Un des derniers en date est le Français Jean-Christophe Maillot qui a signé « sa » version en 2005 pour les Ballets de Monte-Carlo dont il a la charge de la direction artistique depuis 1993. Cette compagnie danse ce « Songe » en cette fin de saison à Paris à Chaillot-Théâtre national de la danse.

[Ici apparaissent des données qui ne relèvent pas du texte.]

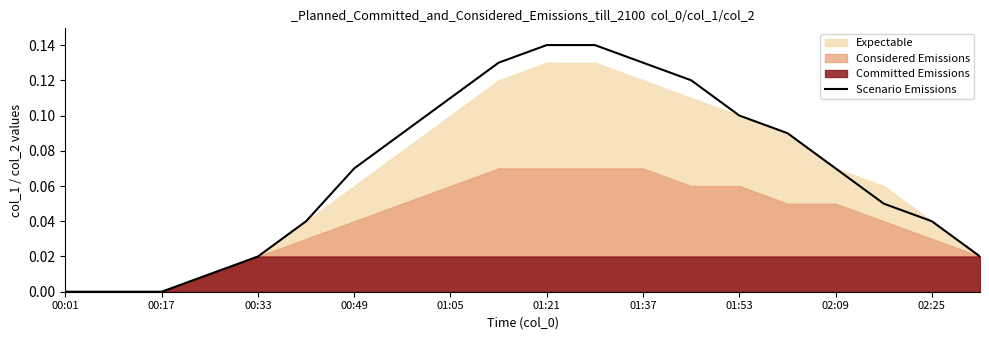

Count the number of values greater than 0.

17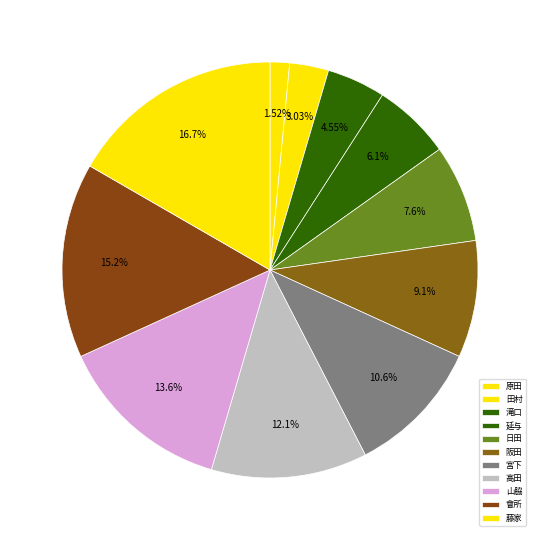

How many segments does this pie chart have?

11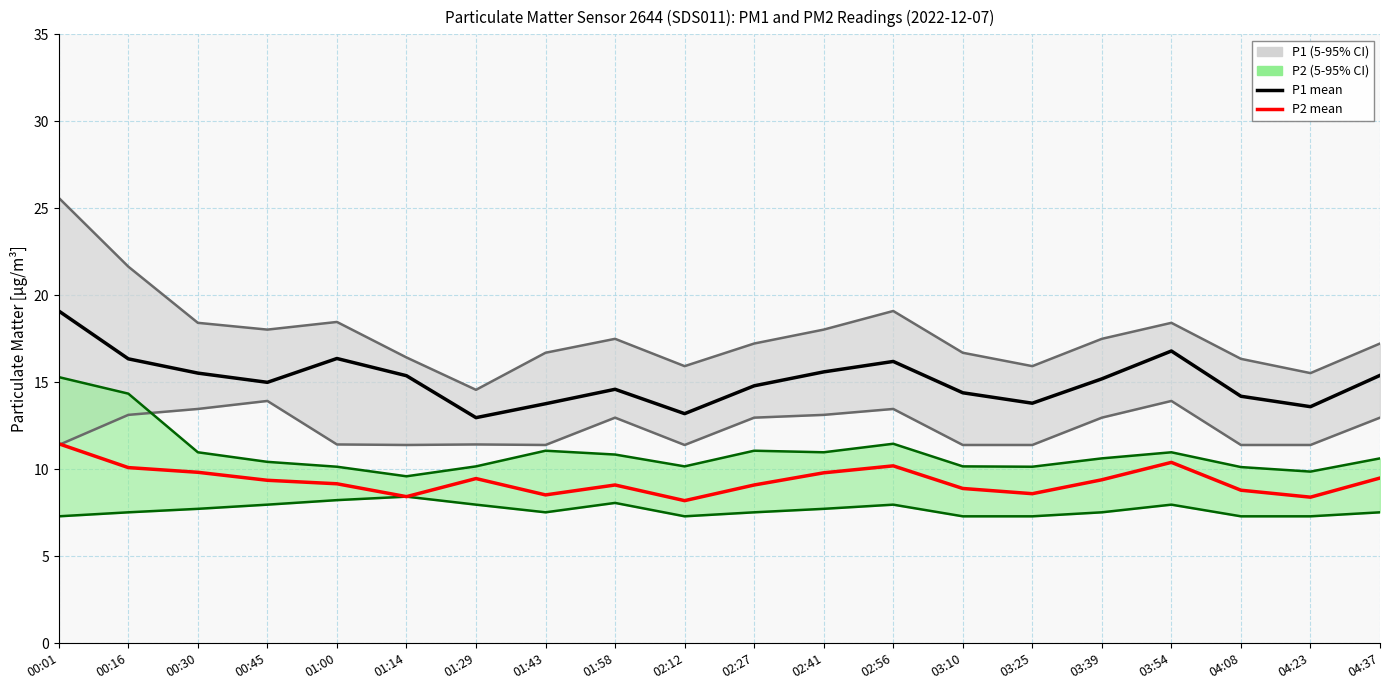

True or false: P1 mean has more than 0 interior local peaks.

True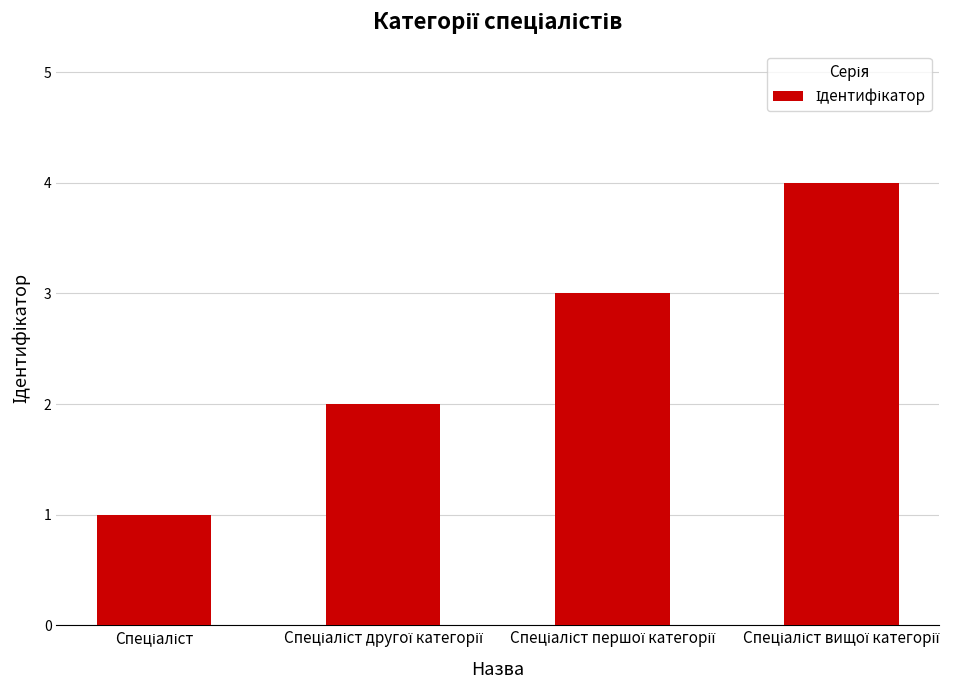

What is the difference between the maximum and minimum values?

3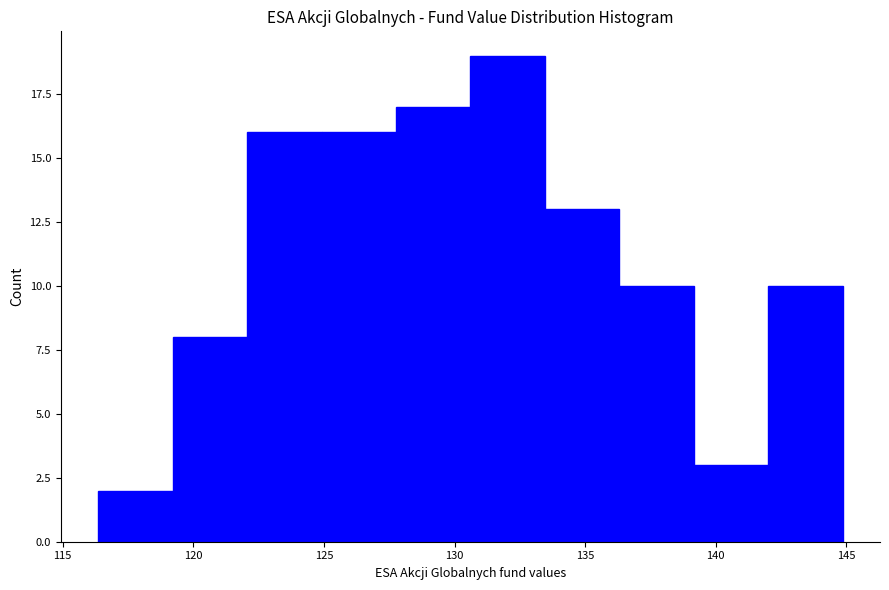

Over which range of the x-axis is the bar tallest?

130.5 to 133.5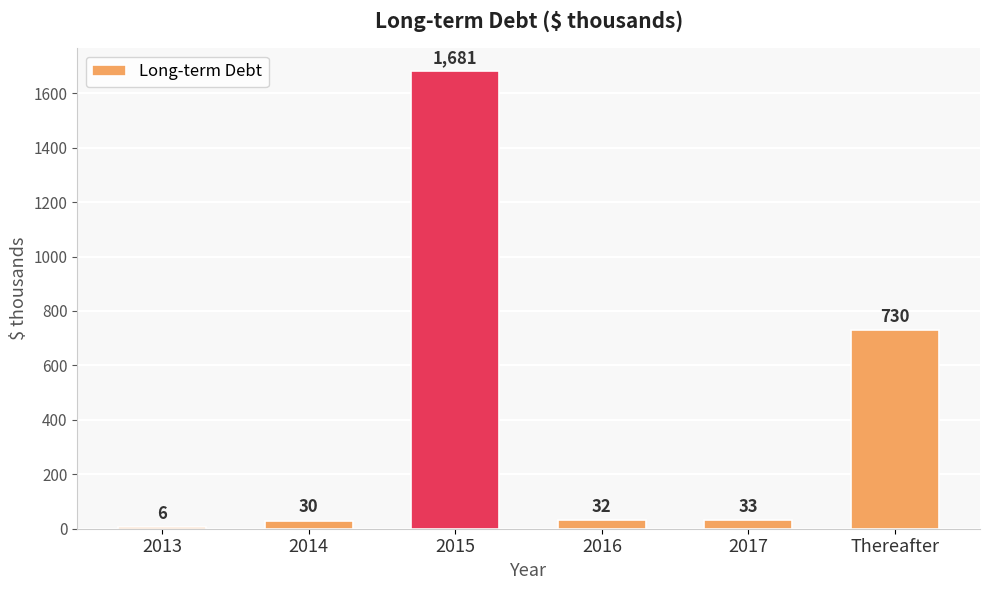

List the labels in order of value, smallest first.

2013, 2014, 2016, 2017, Thereafter, 2015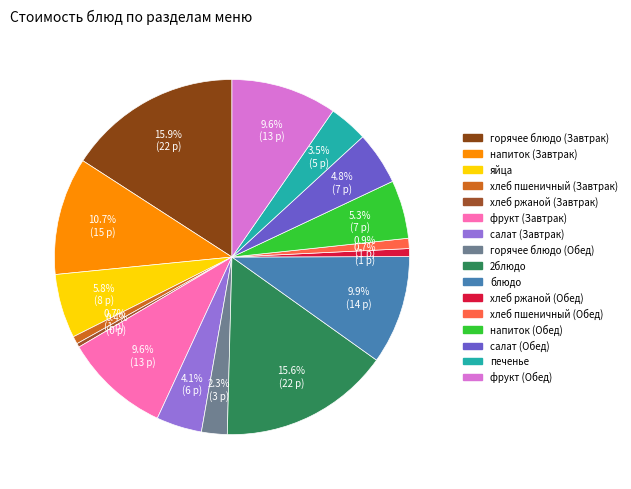

Is there any slice that represents more than half of the pie?

No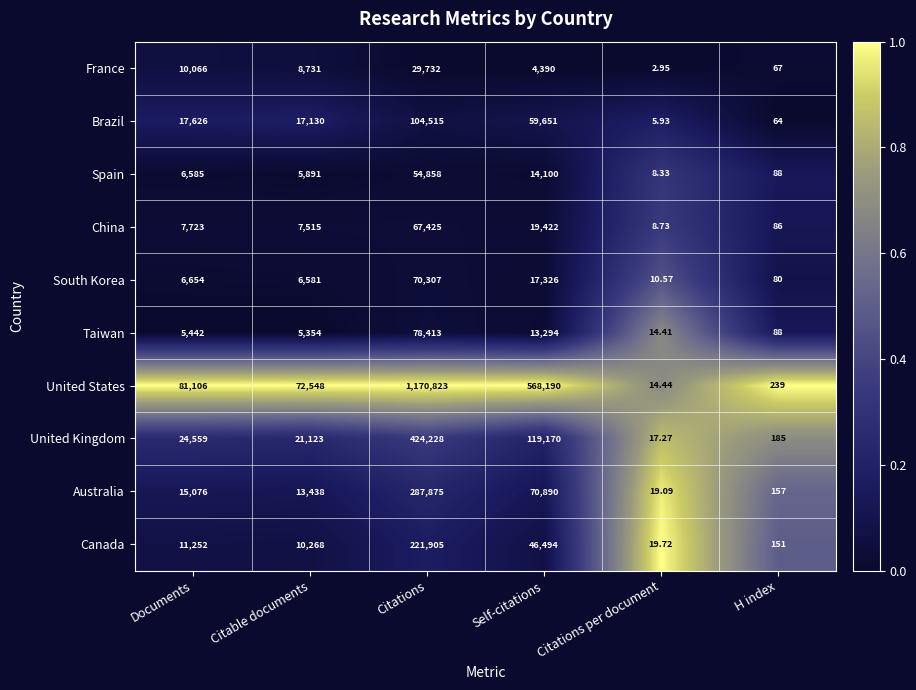

Is the value of Brazil at Citations greater than the value of United Kingdom at Documents?

Yes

Il a été précédé, outre par Petipa, par des personnalité marquantes de la danse comme Michel Fokine, John Taras, George Balanchine, Frédéric Ashton, Hans Spoerli et John Neumeier. De ce dernier, la version de 1977 par le Ballet de Hambourg a fait date et à été reprise par le Ballet royal danois en 1980, par les Ballets de l’Opéra de Paris en 1982, de l’Opéra de Vienne en 1986 et de l’Opéra de Munich en 1993.
La chorégraphie de Neumeier a dû marquer J.-C. Maillot qui fut soliste au Ballet de Hambourg et a dansé la version du chorégraphe américain. Comme lui, il conserve les trois univers qui cohabitent dans la pièce de Shakespeare : celui des Athéniens mené par leur roi Thésée et sa fiancée Hippolyte, celui des Fées avec Obéron et Titania et celui des artisans. Il charge ces trois univers d’un sens toutefois différent. Ce sont, au lieu de trois niveaux de conscience, trois univers qui correspondent aux trois stades de maturité chez le danseur : celui de la tradition, celui de danseurs plus aguerris qui vivent pleinement leurs corps et celui d’artistes libres, autant danseurs que comédiens, et ne se souciant plus guère du jugement de goût. Puck, va de l’un à l’autre, se démène, tantôt drôlement juché sur un segway camouflé en énorme fleur, tantôt à quatre pattes et prompt à la détente.
Alors que Neumeier s’appuie sur la partition instrumentale et vocale de Mendelssohn, sur de la musique de Ligeti et d’orgue de Barbarie, J.-C. Maillot utilise, pour chaque univers, des musiques distinctes, celle de Mendelssohn, celle dictée par des forces de la nature signée Daniel Teruggi et celle correspondant à un univers décalé commandée à Bertrand Maillot dans une scénographie mouvante du plasticien Ernest Pignon-Ernest, initiateur de l’art urbain en France.
Si sur le papier la démarche de J.-C. Maillot se tient, il faut toutefois recommander au futur spectateur de relire la fantaisie de Shakespeare pour apprécier pleinement sa chorégraphie, servie par une compagnie monégasque rompue à la comédie et au style néoclassique efficace de la danse de son directeur.

Chaillot- Grande salle, jusqu’au 15 juin 2018, durée 2 heures, places.de 8 à 41 €, les 12, 13, 15 juin 20h30, 14 juin 19h30.